Concernant ce dernier point, Chakib Benmoussa a insisté sur le lien entre l’Europe et les pays du voisinage et notamment les pays au Sud de l’Europe qui « sont souvent vus plus comme des problèmes, alors que des solutions peuvent venir de ces pays » pour des problématiques liées à la sécurité, à la migration, ou même à la compétitivité de l’économie globale.
Les discussions lors de cette session sur « L’État aux commandes de l’économie » ont versé sur une réflexion sur l’efficacité de l’Etat « qui se pose avec acuité dans l’actuel contexte de crise sanitaire et ses répercussions socio-économiques ». Les panélistes ont souligné, dans ce cadre, que le débat sur l’efficacité de l’Etat, qu’il soit régalien, stratège ou providence, va se poser avec acuité dans les prochaines années.
Pour Olli Rehn, Governor, Bank of Finland, cette crise du covid-19 par sa portée mondiale a mis en évidence le nécessaire soutien public pour contenir les problèmes sanitaires et économiques et repartir sur des bases économiques saines. Toutefois, cette augmentation du rôle des gouvernements ne peut et ne doit être que temporaire. Il est important de revenir à des forces du marché avec la concurrence, car c’est plus sain. Pour cela il faut une croissance durable pour faire face à la dette de la crise et contenir la panique du marché, a-t-il dit.
De son côté, Eeva Furman, Director- Environment Policy Centre, Finnish Environment Institute, a indiqué que la crise du covid-19 a démontré la nécessité pour l’Europe de se réorganiser en terme de planification et de structuration, soulignant qu’il est essentiel que les actions prises lors de cette crise soient soutenues par un élément financier tout en tenant compte du développement durable. Elle a également souligné l’importance de l’action collective afin de développer l’efficacité de l’Etat dans la période post-covid.
Henrik Enderlein, Professor, Hertie School of Governance, a estimé que la crise du covid-19 a montré que l’Europe n’a pas été à la hauteur des exigences du moment. « Toutefois, depuis maintenant deux mois, le Vieux continent commence enfin à réagir à la crise et dans le bon sens avec l’idée de créer de la dette européenne pour atténuer le choc de la crise et réaliser une relance économique verte ».

▶ Enregistrements
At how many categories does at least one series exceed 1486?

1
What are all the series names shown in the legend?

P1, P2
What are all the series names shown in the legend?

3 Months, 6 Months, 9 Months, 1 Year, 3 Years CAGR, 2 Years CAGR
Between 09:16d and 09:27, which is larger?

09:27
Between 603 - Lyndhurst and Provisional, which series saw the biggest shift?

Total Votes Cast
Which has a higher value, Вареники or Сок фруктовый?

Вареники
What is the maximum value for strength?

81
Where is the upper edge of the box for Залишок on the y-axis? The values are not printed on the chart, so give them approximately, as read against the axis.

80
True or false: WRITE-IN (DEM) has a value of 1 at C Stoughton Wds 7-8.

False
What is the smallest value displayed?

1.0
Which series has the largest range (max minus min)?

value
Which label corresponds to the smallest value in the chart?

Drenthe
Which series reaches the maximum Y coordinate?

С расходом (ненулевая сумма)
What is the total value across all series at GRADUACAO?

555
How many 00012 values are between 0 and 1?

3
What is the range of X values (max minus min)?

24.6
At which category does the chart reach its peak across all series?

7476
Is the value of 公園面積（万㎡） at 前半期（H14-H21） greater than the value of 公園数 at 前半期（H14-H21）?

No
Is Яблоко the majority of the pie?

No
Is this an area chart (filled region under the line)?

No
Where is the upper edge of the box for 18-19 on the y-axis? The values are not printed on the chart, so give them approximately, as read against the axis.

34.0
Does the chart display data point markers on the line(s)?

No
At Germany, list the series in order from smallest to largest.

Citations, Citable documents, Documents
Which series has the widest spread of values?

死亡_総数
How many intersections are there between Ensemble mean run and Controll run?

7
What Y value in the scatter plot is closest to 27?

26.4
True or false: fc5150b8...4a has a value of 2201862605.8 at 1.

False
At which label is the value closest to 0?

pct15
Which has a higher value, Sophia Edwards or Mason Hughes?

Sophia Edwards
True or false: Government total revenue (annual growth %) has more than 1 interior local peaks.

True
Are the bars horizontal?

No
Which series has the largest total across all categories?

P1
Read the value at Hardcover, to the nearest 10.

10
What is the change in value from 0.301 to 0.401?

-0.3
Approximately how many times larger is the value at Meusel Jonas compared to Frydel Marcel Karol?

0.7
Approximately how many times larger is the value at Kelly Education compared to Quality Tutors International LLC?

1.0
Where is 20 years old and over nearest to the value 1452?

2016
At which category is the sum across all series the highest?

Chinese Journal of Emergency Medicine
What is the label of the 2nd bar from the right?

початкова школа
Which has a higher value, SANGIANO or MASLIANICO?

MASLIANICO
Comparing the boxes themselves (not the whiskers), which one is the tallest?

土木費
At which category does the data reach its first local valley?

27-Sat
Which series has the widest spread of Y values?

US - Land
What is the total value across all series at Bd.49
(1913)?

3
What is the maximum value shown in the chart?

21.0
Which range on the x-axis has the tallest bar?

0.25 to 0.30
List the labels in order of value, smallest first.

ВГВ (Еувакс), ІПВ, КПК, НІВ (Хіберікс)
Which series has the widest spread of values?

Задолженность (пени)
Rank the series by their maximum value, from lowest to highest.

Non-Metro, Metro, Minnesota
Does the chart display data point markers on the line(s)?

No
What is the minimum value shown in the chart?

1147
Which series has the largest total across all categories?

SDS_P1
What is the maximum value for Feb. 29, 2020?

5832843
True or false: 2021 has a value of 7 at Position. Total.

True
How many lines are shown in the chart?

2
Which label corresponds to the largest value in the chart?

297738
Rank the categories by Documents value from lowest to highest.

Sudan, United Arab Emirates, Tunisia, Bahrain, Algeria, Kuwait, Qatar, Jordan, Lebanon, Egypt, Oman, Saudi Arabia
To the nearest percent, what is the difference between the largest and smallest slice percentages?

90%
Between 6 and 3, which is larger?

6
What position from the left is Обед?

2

▶ Exercices
**1)** D’après le texte sur l’efficacité de l’État, quelle fonction Olli Rehn occupe-t-il ?
**2)** Recopiez fidèlement le passage du texte sur l’efficacité de l’État qui va de « Pour Olli Rehn, Governor, Bank » jusqu’à « marché, a-t-il dit. ».

▶ Réponses
**1)** Il est gouverneur de la Bank of Finland.

**2)**
Pour Olli Rehn, Governor, Bank of Finland, cette crise du covid-19 par sa portée mondiale a mis en évidence le nécessaire soutien public pour contenir les problèmes sanitaires et économiques et repartir sur des bases économiques saines. Toutefois, cette augmentation du rôle des gouvernements ne peut et ne doit être que temporaire. Il est important de revenir à des forces du marché avec la concurrence, car c’est plus sain. Pour cela il faut une croissance durable pour faire face à la dette de la crise et contenir la panique du marché, a-t-il dit.